What you will do: In the listing below, the answer starts at the line that has "19/03/20: 4000 -> 1100" and stops after the line that has "12/03/20: 2000 -> 4100"; please repeat that part exactly and nothing more.

--- Material for the task ---

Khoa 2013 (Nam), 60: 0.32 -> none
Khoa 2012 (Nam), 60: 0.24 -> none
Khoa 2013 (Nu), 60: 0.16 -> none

---
--- Material for the task ---

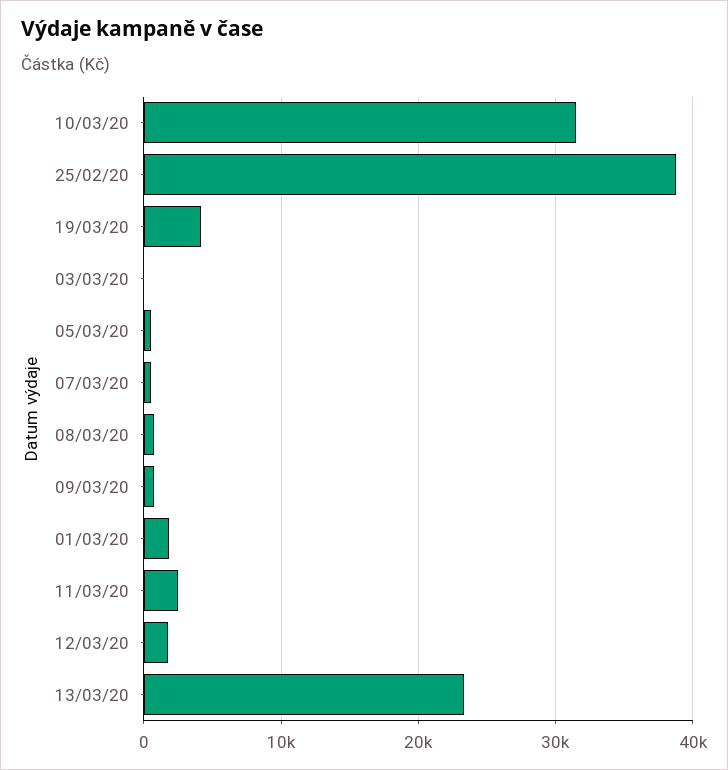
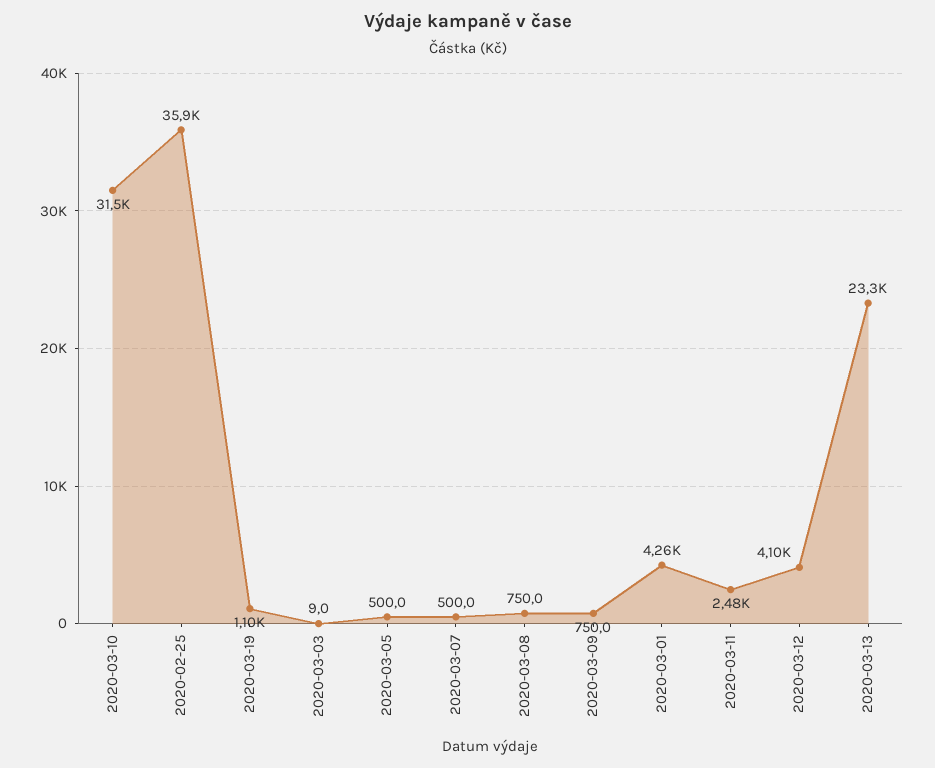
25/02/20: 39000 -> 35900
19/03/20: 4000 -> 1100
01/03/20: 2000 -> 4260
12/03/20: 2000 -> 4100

---

Answer:
19/03/20: 4000 -> 1100
01/03/20: 2000 -> 4260
12/03/20: 2000 -> 4100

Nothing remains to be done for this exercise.